THE DATA:

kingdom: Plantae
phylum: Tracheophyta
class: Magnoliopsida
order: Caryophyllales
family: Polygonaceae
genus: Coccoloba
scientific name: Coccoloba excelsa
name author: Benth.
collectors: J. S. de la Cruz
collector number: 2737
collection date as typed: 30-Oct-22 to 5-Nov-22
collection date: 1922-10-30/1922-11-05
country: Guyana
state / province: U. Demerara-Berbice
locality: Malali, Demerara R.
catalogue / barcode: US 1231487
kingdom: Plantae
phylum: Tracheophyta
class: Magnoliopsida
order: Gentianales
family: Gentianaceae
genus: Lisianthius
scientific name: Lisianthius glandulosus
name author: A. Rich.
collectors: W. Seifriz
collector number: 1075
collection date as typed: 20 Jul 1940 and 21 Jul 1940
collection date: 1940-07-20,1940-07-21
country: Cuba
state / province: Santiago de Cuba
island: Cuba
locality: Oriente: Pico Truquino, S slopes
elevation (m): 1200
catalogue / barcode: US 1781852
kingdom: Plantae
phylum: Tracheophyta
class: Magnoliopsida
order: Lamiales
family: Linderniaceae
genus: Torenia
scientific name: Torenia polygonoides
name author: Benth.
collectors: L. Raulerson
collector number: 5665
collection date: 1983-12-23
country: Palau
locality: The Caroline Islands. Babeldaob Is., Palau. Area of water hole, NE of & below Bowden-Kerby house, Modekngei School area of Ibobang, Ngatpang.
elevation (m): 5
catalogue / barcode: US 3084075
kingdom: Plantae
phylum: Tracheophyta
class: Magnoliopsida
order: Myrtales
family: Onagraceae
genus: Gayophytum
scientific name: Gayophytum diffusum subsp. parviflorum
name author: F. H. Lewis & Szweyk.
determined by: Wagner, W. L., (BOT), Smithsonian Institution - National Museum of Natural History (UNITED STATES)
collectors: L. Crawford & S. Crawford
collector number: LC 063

BRIEF:
Copy the records above again, replacing every "locality" with "site" and leaving everything else unchanged.

SOLUTION TO THIS TASK:
kingdom: Plantae
phylum: Tracheophyta
class: Magnoliopsida
order: Caryophyllales
family: Polygonaceae
genus: Coccoloba
scientific name: Coccoloba excelsa
name author: Benth.
collectors: J. S. de la Cruz
collector number: 2737
collection date as typed: 30-Oct-22 to 5-Nov-22
collection date: 1922-10-30/1922-11-05
country: Guyana
state / province: U. Demerara-Berbice
site: Malali, Demerara R.
catalogue / barcode: US 1231487
kingdom: Plantae
phylum: Tracheophyta
class: Magnoliopsida
order: Gentianales
family: Gentianaceae
genus: Lisianthius
scientific name: Lisianthius glandulosus
name author: A. Rich.
collectors: W. Seifriz
collector number: 1075
collection date as typed: 20 Jul 1940 and 21 Jul 1940
collection date: 1940-07-20,1940-07-21
country: Cuba
state / province: Santiago de Cuba
island: Cuba
site: Oriente: Pico Truquino, S slopes
elevation (m): 1200
catalogue / barcode: US 1781852
kingdom: Plantae
phylum: Tracheophyta
class: Magnoliopsida
order: Lamiales
family: Linderniaceae
genus: Torenia
scientific name: Torenia polygonoides
name author: Benth.
collectors: L. Raulerson
collector number: 5665
collection date: 1983-12-23
country: Palau
site: The Caroline Islands. Babeldaob Is., Palau. Area of water hole, NE of & below Bowden-Kerby house, Modekngei School area of Ibobang, Ngatpang.
elevation (m): 5
catalogue / barcode: US 3084075
kingdom: Plantae
phylum: Tracheophyta
class: Magnoliopsida
order: Myrtales
family: Onagraceae
genus: Gayophytum
scientific name: Gayophytum diffusum subsp. parviflorum
name author: F. H. Lewis & Szweyk.
determined by: Wagner, W. L., (BOT), Smithsonian Institution - National Museum of Natural History (UNITED STATES)
collectors: L. Crawford & S. Crawford
collector number: LC 063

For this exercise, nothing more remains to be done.